In Wallace v. Diversified Consultants, Inc., Diversified Consultants wrote to Carl Wallace that it would assume the validity of a debt unless he disputed it “within 30 days of receiving this notice.” Seizing on the use of “of” in the letter in contrast to the use of “after” — as outlined in section 1692g(a)(3) of  the Fair Debt Collection Practices Act — Wallace sued Diversified.

Judge Robert H. Cleland, U.S. District Judge in the Eastern District of Michigan, sided with Diversified and granted the company judgment on the pleadings. Wallace appealed to the Sixth Circuit.

In discussing the case in its opinion, the three-judge panel noted that a collector need not parrot the FDCPA to comply with it. “A statement works if it speaks with enough clarity to convey the required information to a reasonable but unsophisticated consumer,” the unanimous panel wrote. “The letter to Wallace did that. It informed him that he had thirty days to dispute the debt, that the clock would start running when he received the letter (rather than, say, when Diversified sent the letter), and that if he did not act the collector would assume the debt’s validity.”
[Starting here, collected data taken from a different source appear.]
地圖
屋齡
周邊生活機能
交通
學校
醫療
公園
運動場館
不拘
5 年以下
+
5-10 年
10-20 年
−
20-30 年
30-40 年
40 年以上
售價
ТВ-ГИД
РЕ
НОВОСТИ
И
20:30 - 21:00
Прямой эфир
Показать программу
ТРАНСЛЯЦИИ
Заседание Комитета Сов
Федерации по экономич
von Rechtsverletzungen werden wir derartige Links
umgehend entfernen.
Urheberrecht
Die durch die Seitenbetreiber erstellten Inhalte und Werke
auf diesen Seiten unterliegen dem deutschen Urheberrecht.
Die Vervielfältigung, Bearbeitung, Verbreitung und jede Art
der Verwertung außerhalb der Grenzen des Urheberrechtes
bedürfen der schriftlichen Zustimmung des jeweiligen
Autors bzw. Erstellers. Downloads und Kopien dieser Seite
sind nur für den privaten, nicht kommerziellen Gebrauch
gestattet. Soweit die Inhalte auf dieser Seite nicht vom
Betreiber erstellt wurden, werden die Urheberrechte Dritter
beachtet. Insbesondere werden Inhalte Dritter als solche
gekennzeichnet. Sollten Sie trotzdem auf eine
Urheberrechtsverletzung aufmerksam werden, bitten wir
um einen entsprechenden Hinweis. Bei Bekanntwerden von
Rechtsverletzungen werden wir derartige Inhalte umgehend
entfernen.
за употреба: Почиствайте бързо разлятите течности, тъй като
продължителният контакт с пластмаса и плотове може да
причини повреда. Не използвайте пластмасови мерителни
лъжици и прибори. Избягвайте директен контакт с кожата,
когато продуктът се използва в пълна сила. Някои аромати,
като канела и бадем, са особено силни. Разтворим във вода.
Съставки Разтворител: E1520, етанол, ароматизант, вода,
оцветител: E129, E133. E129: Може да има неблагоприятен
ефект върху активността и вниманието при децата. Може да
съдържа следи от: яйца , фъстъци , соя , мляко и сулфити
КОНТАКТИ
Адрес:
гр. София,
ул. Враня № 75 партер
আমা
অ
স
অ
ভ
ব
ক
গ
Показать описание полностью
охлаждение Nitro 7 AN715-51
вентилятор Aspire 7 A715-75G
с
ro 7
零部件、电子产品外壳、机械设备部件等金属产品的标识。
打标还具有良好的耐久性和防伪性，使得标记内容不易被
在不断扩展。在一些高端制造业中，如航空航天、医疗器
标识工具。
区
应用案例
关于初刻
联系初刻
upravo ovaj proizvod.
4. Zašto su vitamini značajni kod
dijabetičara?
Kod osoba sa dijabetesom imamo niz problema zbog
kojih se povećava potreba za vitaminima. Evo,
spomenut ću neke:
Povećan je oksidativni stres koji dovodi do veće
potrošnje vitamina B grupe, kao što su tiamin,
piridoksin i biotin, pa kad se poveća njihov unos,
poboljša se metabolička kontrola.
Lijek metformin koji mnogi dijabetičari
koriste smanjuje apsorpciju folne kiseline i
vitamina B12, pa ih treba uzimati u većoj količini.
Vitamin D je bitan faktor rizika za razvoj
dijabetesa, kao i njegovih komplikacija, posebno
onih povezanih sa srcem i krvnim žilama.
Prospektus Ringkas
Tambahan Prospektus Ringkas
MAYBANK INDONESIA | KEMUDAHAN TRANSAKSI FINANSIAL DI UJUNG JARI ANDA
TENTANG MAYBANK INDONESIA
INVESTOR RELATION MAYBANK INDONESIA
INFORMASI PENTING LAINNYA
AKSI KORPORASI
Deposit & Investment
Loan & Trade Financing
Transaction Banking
Wallace argued that “of” and “after” are different words, and that they can bear different meanings. The judges agreed, but noted that “this possibility does not make Diversified’s choice of preposition improper. No reasonable consumer, even an unsophisticated one, would read the letter as an instruction to travel back in time (though no more than thirty days back) to dispute the debt.”

The judges also conceded that both “within thirty days of receiving notice” and “within thirty days after receiving notice” are ambiguous about when to start counting. But they said that even if the plaintiff had argued a different point, the result likely would have been the same.

“Does this mean that Wallace would have won had he taken aim, not at the choice of preposition, but at the absence of a clarifying parenthetical—had he argued the letter should have read, ‘within thirty days of receiving this notice (not counting the day of receipt)’? We doubt it. A collector complies with the law so long as it effectively conveys the information specified in the statutory text, and the text says nothing about whether the day of receipt counts.”

The panel affirmed the lower court’s judgment and submitted the opinion for publication.